Erste Veranstaltung des neuen Jahres im Düsseldorfer Heine Haus: Peter Waterhouse und Nanne Meyer präsentierten ihr bei starfruit erschienenes Buch Die Auswandernden, das auch für den Österreichischen Buchpreis nominiert war.
Das Buch ist ein in vielerlei Hinsicht ungewöhnliches Werk. Natürlich zuerst wegen des Textes, der das Thema Auswanderung abseits aller heute gängigen Klischees und ideologischer Debatten zurückführt auf den Menschen. Waterhouse gelingt das mit Sprache, die mäandert, in verschiedene Richtungen fließt. Er schmeckt die Bedeutung der Wörter ab, prüft ihre Temperatur. Was zum Beispiel ist ein „Wicht“? Waterhouse assoziiert so lange mit Klang und Stamm des Wortes herum, bis er unversehens bei „Wichtigkeit“ landet…
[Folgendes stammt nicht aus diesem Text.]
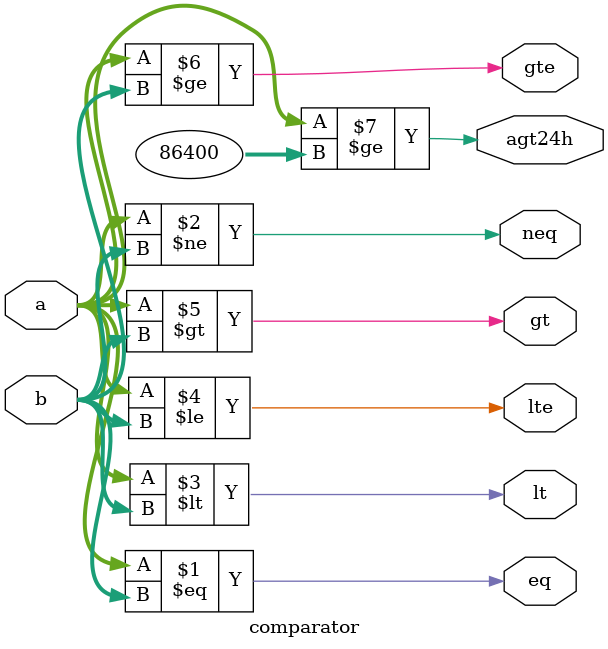
<source format=sv>
module comparator #(parameter N=30)
						 (input	logic [N-1:0] a, b,
						  output	logic eq, neq, lt, lte, gt, gte, agt24h);
						  
	assign eq 	= 	(a == b);
	assign neq 	= 	(a != b);
	assign lt	=	(a < b);
	assign lte	=	(a <= b);
	assign gt	=	(a > b);
	assign gte	=	(a >= b);
	
	assign agt24h =	(a >= 24*3600);
	
endmodule
</source>
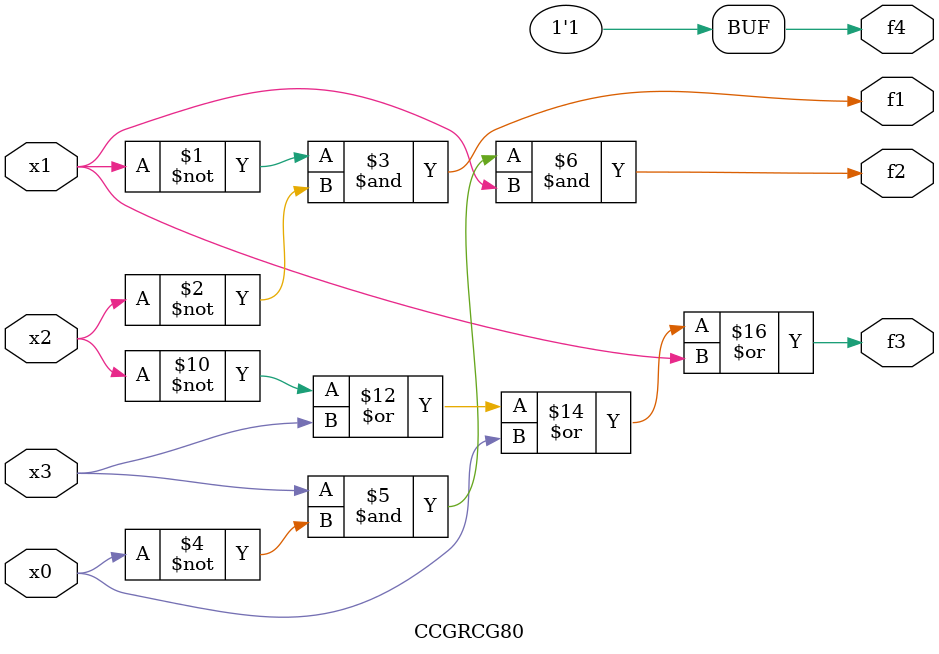
<source format=v>

module CCGRCG80 ( 
    x0, x1, x2, x3,
    f1, f2, f3, f4  );
  input  x0, x1, x2, x3;
  output f1, f2, f3, f4;
  wire new_n11_, new_n12_, new_n13_;
  assign f1 = ~x1 & ~x2;
  assign f2 = x3 & ~x0 & x1;
  assign new_n11_ = ~x0;
  assign new_n12_ = ~x1;
  assign new_n13_ = ~x3;
  assign f3 = ~x2 | ~new_n13_ | ~new_n11_ | ~new_n12_;
  assign f4 = 1'b1;
endmodule



</source>
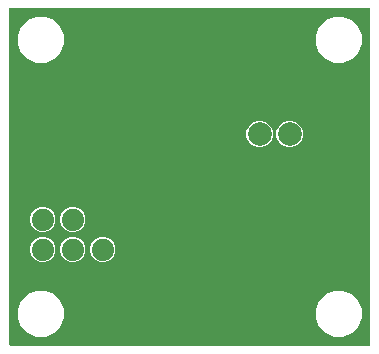
<source format=gbr>
G04 EAGLE Gerber RS-274X export*
G75*
%MOMM*%
%FSLAX34Y34*%
%LPD*%
%INBottom Copper*%
%IPPOS*%
%AMOC8*
5,1,8,0,0,1.08239X$1,22.5*%
G01*
%ADD10C,2.000000*%
%ADD11C,1.879600*%
%ADD12C,0.654800*%

G36*
X307064Y2010D02*
X307064Y2010D01*
X307128Y2009D01*
X307203Y2030D01*
X307279Y2041D01*
X307338Y2067D01*
X307400Y2084D01*
X307466Y2125D01*
X307536Y2157D01*
X307585Y2199D01*
X307640Y2232D01*
X307692Y2290D01*
X307750Y2340D01*
X307786Y2394D01*
X307829Y2442D01*
X307862Y2511D01*
X307905Y2576D01*
X307924Y2638D01*
X307952Y2695D01*
X307963Y2765D01*
X307987Y2846D01*
X307988Y2931D01*
X307999Y3000D01*
X307999Y287000D01*
X307990Y287064D01*
X307991Y287128D01*
X307970Y287203D01*
X307959Y287279D01*
X307933Y287338D01*
X307916Y287400D01*
X307875Y287466D01*
X307843Y287536D01*
X307801Y287585D01*
X307768Y287640D01*
X307710Y287692D01*
X307660Y287750D01*
X307606Y287786D01*
X307558Y287829D01*
X307489Y287862D01*
X307424Y287905D01*
X307362Y287924D01*
X307305Y287952D01*
X307235Y287963D01*
X307154Y287987D01*
X307069Y287988D01*
X307000Y287999D01*
X3000Y287999D01*
X2936Y287990D01*
X2872Y287991D01*
X2797Y287970D01*
X2721Y287959D01*
X2662Y287933D01*
X2600Y287916D01*
X2534Y287875D01*
X2464Y287843D01*
X2415Y287801D01*
X2360Y287768D01*
X2308Y287710D01*
X2250Y287660D01*
X2214Y287606D01*
X2171Y287558D01*
X2138Y287489D01*
X2095Y287424D01*
X2076Y287362D01*
X2048Y287305D01*
X2037Y287235D01*
X2013Y287154D01*
X2012Y287069D01*
X2001Y287000D01*
X2001Y3000D01*
X2010Y2936D01*
X2009Y2872D01*
X2030Y2797D01*
X2041Y2721D01*
X2067Y2662D01*
X2084Y2600D01*
X2125Y2534D01*
X2157Y2464D01*
X2199Y2415D01*
X2232Y2360D01*
X2290Y2308D01*
X2340Y2250D01*
X2394Y2214D01*
X2442Y2171D01*
X2511Y2138D01*
X2576Y2095D01*
X2638Y2076D01*
X2695Y2048D01*
X2765Y2037D01*
X2846Y2013D01*
X2931Y2012D01*
X3000Y2001D01*
X307000Y2001D01*
X307064Y2010D01*
G37*
%LPC*%
G36*
X277121Y241499D02*
X277121Y241499D01*
X269954Y244468D01*
X264468Y249954D01*
X261499Y257121D01*
X261499Y264879D01*
X264468Y272046D01*
X269954Y277532D01*
X277121Y280501D01*
X284879Y280501D01*
X292046Y277532D01*
X297532Y272046D01*
X300501Y264879D01*
X300501Y257121D01*
X297532Y249954D01*
X292046Y244468D01*
X284879Y241499D01*
X277121Y241499D01*
G37*
%LPD*%
%LPC*%
G36*
X25121Y241499D02*
X25121Y241499D01*
X17954Y244468D01*
X12468Y249954D01*
X9499Y257121D01*
X9499Y264879D01*
X12468Y272046D01*
X17954Y277532D01*
X25121Y280501D01*
X32879Y280501D01*
X40046Y277532D01*
X45532Y272046D01*
X48501Y264879D01*
X48501Y257121D01*
X45532Y249954D01*
X40046Y244468D01*
X32879Y241499D01*
X25121Y241499D01*
G37*
%LPD*%
%LPC*%
G36*
X277121Y9499D02*
X277121Y9499D01*
X269954Y12468D01*
X264468Y17954D01*
X261499Y25121D01*
X261499Y32879D01*
X264468Y40046D01*
X269954Y45532D01*
X277121Y48501D01*
X284879Y48501D01*
X292046Y45532D01*
X297532Y40046D01*
X300501Y32879D01*
X300501Y25121D01*
X297532Y17954D01*
X292046Y12468D01*
X284879Y9499D01*
X277121Y9499D01*
G37*
%LPD*%
%LPC*%
G36*
X25121Y9499D02*
X25121Y9499D01*
X17954Y12468D01*
X12468Y17954D01*
X9499Y25121D01*
X9499Y32879D01*
X12468Y40046D01*
X17954Y45532D01*
X25121Y48501D01*
X32879Y48501D01*
X40046Y45532D01*
X45532Y40046D01*
X48501Y32879D01*
X48501Y25121D01*
X45532Y17954D01*
X40046Y12468D01*
X32879Y9499D01*
X25121Y9499D01*
G37*
%LPD*%
%LPC*%
G36*
X237458Y169729D02*
X237458Y169729D01*
X233316Y171445D01*
X230145Y174616D01*
X228429Y178758D01*
X228429Y183242D01*
X230145Y187384D01*
X233316Y190555D01*
X237458Y192271D01*
X241942Y192271D01*
X246084Y190555D01*
X249255Y187384D01*
X250971Y183242D01*
X250971Y178758D01*
X249255Y174616D01*
X246084Y171445D01*
X241942Y169729D01*
X237458Y169729D01*
G37*
%LPD*%
%LPC*%
G36*
X212058Y169729D02*
X212058Y169729D01*
X207916Y171445D01*
X204745Y174616D01*
X203029Y178758D01*
X203029Y183242D01*
X204745Y187384D01*
X207916Y190555D01*
X212058Y192271D01*
X216542Y192271D01*
X220684Y190555D01*
X223855Y187384D01*
X225571Y183242D01*
X225571Y178758D01*
X223855Y174616D01*
X220684Y171445D01*
X216542Y169729D01*
X212058Y169729D01*
G37*
%LPD*%
%LPC*%
G36*
X53878Y98031D02*
X53878Y98031D01*
X49957Y99656D01*
X46956Y102657D01*
X45331Y106578D01*
X45331Y110822D01*
X46956Y114743D01*
X49957Y117744D01*
X53878Y119369D01*
X58122Y119369D01*
X62043Y117744D01*
X65044Y114743D01*
X66669Y110822D01*
X66669Y106578D01*
X65044Y102657D01*
X62043Y99656D01*
X58122Y98031D01*
X53878Y98031D01*
G37*
%LPD*%
%LPC*%
G36*
X28478Y98031D02*
X28478Y98031D01*
X24557Y99656D01*
X21556Y102657D01*
X19931Y106578D01*
X19931Y110822D01*
X21556Y114743D01*
X24557Y117744D01*
X28478Y119369D01*
X32722Y119369D01*
X36643Y117744D01*
X39644Y114743D01*
X41269Y110822D01*
X41269Y106578D01*
X39644Y102657D01*
X36643Y99656D01*
X32722Y98031D01*
X28478Y98031D01*
G37*
%LPD*%
%LPC*%
G36*
X79278Y72631D02*
X79278Y72631D01*
X75357Y74256D01*
X72356Y77257D01*
X70731Y81178D01*
X70731Y85422D01*
X72356Y89343D01*
X75357Y92344D01*
X79278Y93969D01*
X83522Y93969D01*
X87443Y92344D01*
X90444Y89343D01*
X92069Y85422D01*
X92069Y81178D01*
X90444Y77257D01*
X87443Y74256D01*
X83522Y72631D01*
X79278Y72631D01*
G37*
%LPD*%
%LPC*%
G36*
X53878Y72631D02*
X53878Y72631D01*
X49957Y74256D01*
X46956Y77257D01*
X45331Y81178D01*
X45331Y85422D01*
X46956Y89343D01*
X49957Y92344D01*
X53878Y93969D01*
X58122Y93969D01*
X62043Y92344D01*
X65044Y89343D01*
X66669Y85422D01*
X66669Y81178D01*
X65044Y77257D01*
X62043Y74256D01*
X58122Y72631D01*
X53878Y72631D01*
G37*
%LPD*%
%LPC*%
G36*
X28478Y72631D02*
X28478Y72631D01*
X24557Y74256D01*
X21556Y77257D01*
X19931Y81178D01*
X19931Y85422D01*
X21556Y89343D01*
X24557Y92344D01*
X28478Y93969D01*
X32722Y93969D01*
X36643Y92344D01*
X39644Y89343D01*
X41269Y85422D01*
X41269Y81178D01*
X39644Y77257D01*
X36643Y74256D01*
X32722Y72631D01*
X28478Y72631D01*
G37*
%LPD*%
D10*
X239700Y181000D03*
X214300Y181000D03*
D11*
X30600Y83300D03*
X30600Y108700D03*
X56000Y83300D03*
X56000Y108700D03*
X81400Y83300D03*
X81400Y108700D03*
D12*
X169000Y242000D03*
X131000Y179000D03*
X146000Y121000D03*
X166000Y121000D03*
X157000Y92000D03*
X92000Y141000D03*
X192000Y52000D03*
X280000Y100000D03*
X280000Y140000D03*
X232000Y73000D03*
X232000Y60000D03*
X107000Y179000D03*
X70000Y159000D03*
M02*

</source>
Das Buch sei ein großes Experiment gewesen, erklärt Verleger Manfred Rothenberger, der in seinem kleinen „piratenhaften“ Verlag nur genau die Bücher macht, die ihn interessieren: die üblichen Halbjahresprogramme und den Novitätendruck ignoriert der Leiter des Instituts für moderne Kunst Nürnberg. Ergebnis: Jedes Buch in seinem kleinen Programm ist eine Besonderheit, die man sich genau ansehen sollte.
So auch die Auswandernden. Die Intention des Verlegers: Zwei autonome Künste aufeinandertreffen zu lassen. So wechseln sich Textblöcke auch mit Bildstrecken von Nanne Meyer (insgesamt 55 Doppelseiten) ab.
Wie genau das Projekt begonnen hat, weiß keiner der Beteiligten mehr so ganz genau. „Sympathisch war, daß es eine Arbeit ganz ohne An(trag)stellerei war“, erinnert sich Meyer. Eines Tages bekam sie den ersten Textblock und zeichnete ihre erste Bildstrecke. Schnitt Wörter aus dem Text, fügte sie in die Bilder ein (oder: ließ sie auswandern) – schickte das Ergebnis an Waterhouse. Der seinerseits in seinem neuen Text auf die Bilder reagierte: „Nanne Meyer wurde im Laufe der Zeit zur Reiseführerin.“
Herausgekommen ist ein Buch, dessen Text die Bilder nicht erklärt und dessen Bilder den Text nicht erläutern wollen: Die Zeichnerin als Autorin. „Im Text spielt Verlust eine große Rolle. Aber wie zeichnet man, was gar nicht da ist“ – so, wie man es jetzt im Buch sehen kann, ist man versucht zu sagen.
Wird es denn auch ein Buch über die Gründe der Auswandernden geben, sozusagen die zweite Seite der Medaille. „Wenn es geht, gibt es einen zweiten Band“, gibt sich Waterhouse zurückhaltend: Wir sind gespannt und warten ab. Und hoffen darauf.